I say sort of because there’s an irony here. Klara has zero free will. She has a certain autonomy, meaning she can say she is quite willing and happy to be Josie’s friend—and mean it, to an extent. But Klara has no real will outside of her software and what that software can interpret from her surroundings—analyzing big data, finding patterns, and converting her data into opinions, perspectives, and something like emotions. The software, of course, has conditioned her to be completely focused on her friendship role.
A few years ago, MIT created an AI called “Norman.” Norman was purposefully exposed to negative imagery to see what kind of “perspective” he would have compared to other AI. Unsurprisingly, this robot had a very bleak, psychopathic view of the world.

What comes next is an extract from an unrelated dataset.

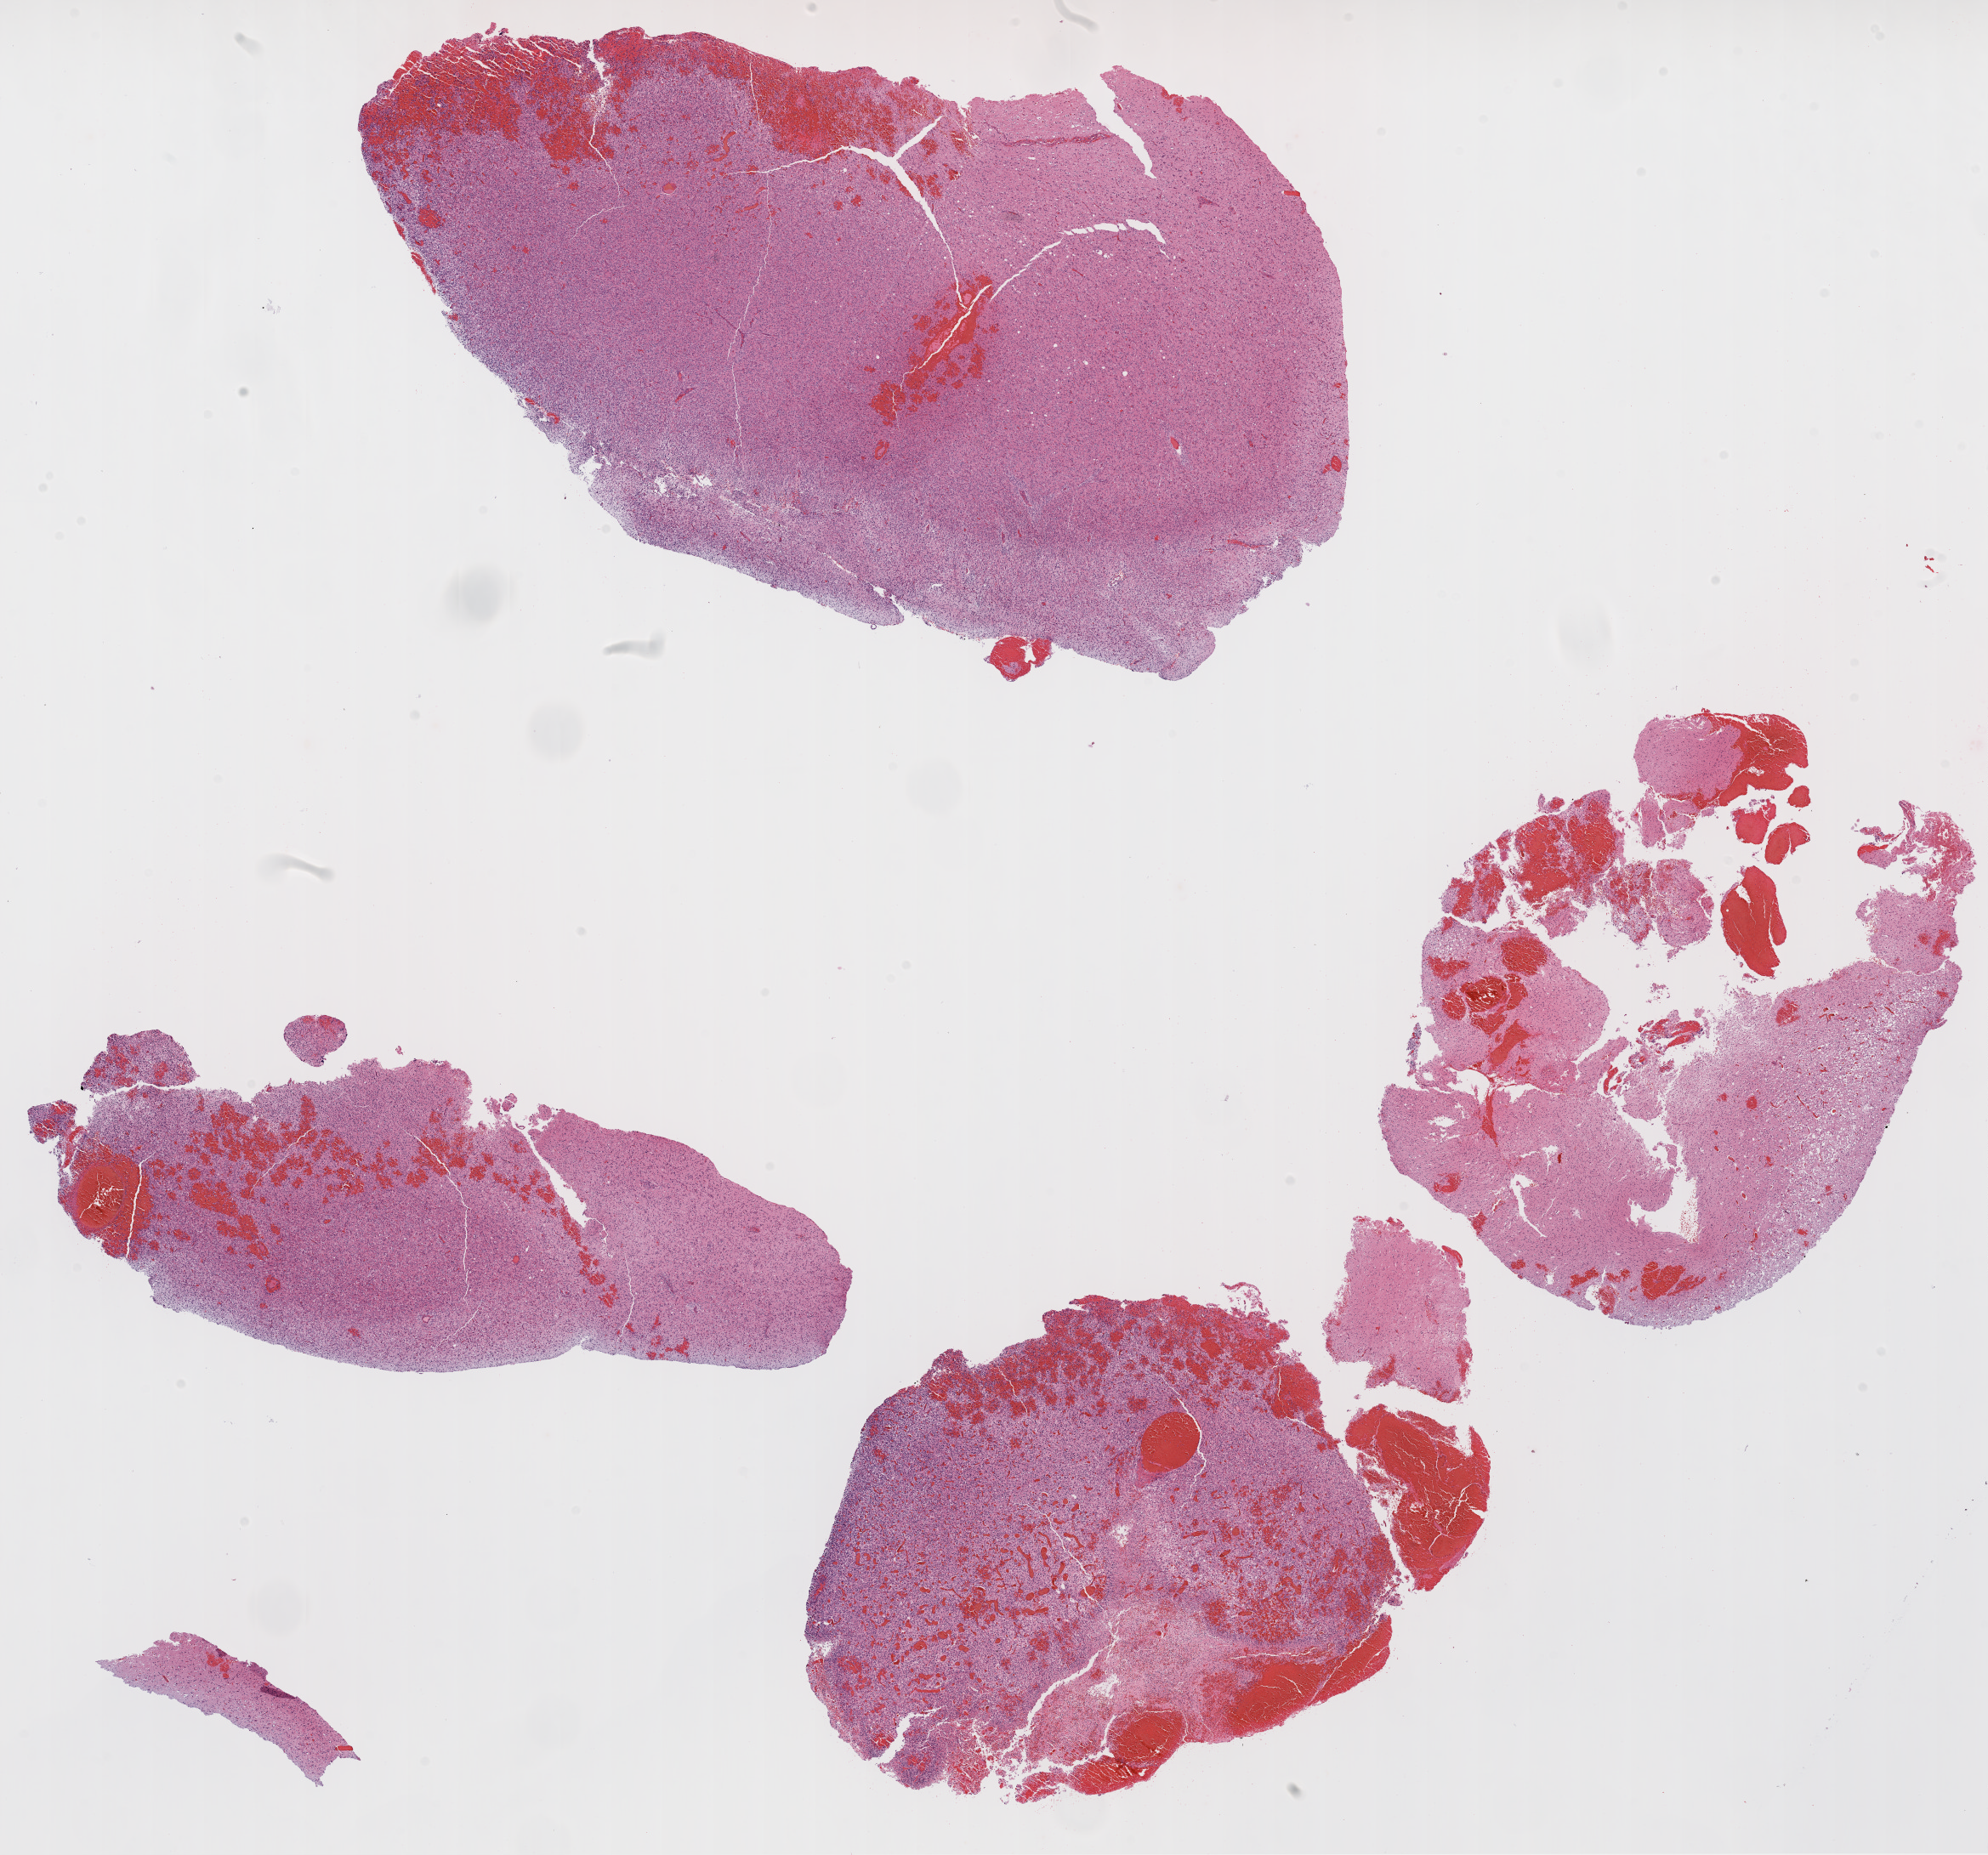
Digitized H&E tissue section (whole slide) — whole scanned area (about 18.9 x 17.6 mm, acquisition: 20x scan) shown as a low-resolution overview; formalin-fixed paraffin-embedded (FFPE) diagnostic section; sample: primary tumour, brain. Male, age 54 years at initial diagnosis.
• histologic diagnosis: Glioblastoma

Far from neutral entities, AI algorithms mirror real-world, human society.
While I don’t see Norman becoming mainstream anytime soon, I think the Klara and Data bots are real possibilities and of equal concern… as much as I think it would be cool if they were real. Yes, in my opinion, Klara and Data are as scary as Norman. “But Marian,” you say, “what possible harm can a friendly and helpful robot pose?!”
There was a striking image in the beginning of the novel—a girl crossing a street, trailed several paces by an AI boy. Later on, Klara’s neighbor asks her how they should be interacting. Is Klara just on the level of a “vacuum cleaner”? The neighbor apologizes for being rude to her, but her confusion is still present.
Aside from the ethical and religious issues posed by creating Klara and Data, the problem is as it always is—humans themselves.
There is a current trend towards dividing the world into two groups: unconditional, no-conflict, full-support friends versus “haters.” The first group submits their entire will and identity towards the person they are friending—complete servility. The second group is ostracized as subhuman.
But you do yourself a disservice if you only surround yourself with people who agree with you…AKA ye olde echo chamber. A world where you can buy an AF means you can have a whole family of people who do what you want, 100% of the time. In one scene, Klara is hurt by Josie’s treatment of her—hurt, at least, in the sense she can detect something is not right—but Klara views this as a hint to reevaluate Josie, not to hold Josie to higher standards. In a real-world relationship, Klara would probably call out Josie, they’d have a proper fight, and Josie would have to apologize.
Don’t get me wrong; a level of tolerance and support is imperative in a decent society. I’m not saying we should be rude to each other—absolutely not. What I’m saying rather is that we need the balance and the complexity of real human relationships. Demanding total conformity from our friends (real or artificial) means we do not experience the kind of conflict that is necessary for self-improvement or behavioral boundaries. Sometimes the loss of a friendship can teach us something, too. You can only have this kind of dynamic, healthy relationship if both sides are equal and have free will.
Lastly, and Ishiguro hints at this—a world where AFs live side-by-side with humans means that we have established a social hierarchy of the human and the subhuman. A slavery mindset on the part of the humans is unavoidable, because Klara and her kind are only as “real” as we want them to be. We can treat them like real friends if want to. We can treat them like servants or even trash, if we get tired of them. They are upgradeable, replaceable. Their fluid humanness absolves us of any responsibility or guilt, while intertwining with the deepest, most human emotions we can experience, because they look a lot like us. We become the psychopaths at that point.
It is too soon to say whether I recommend this book or not, but it is certainly really thought-provoking so far.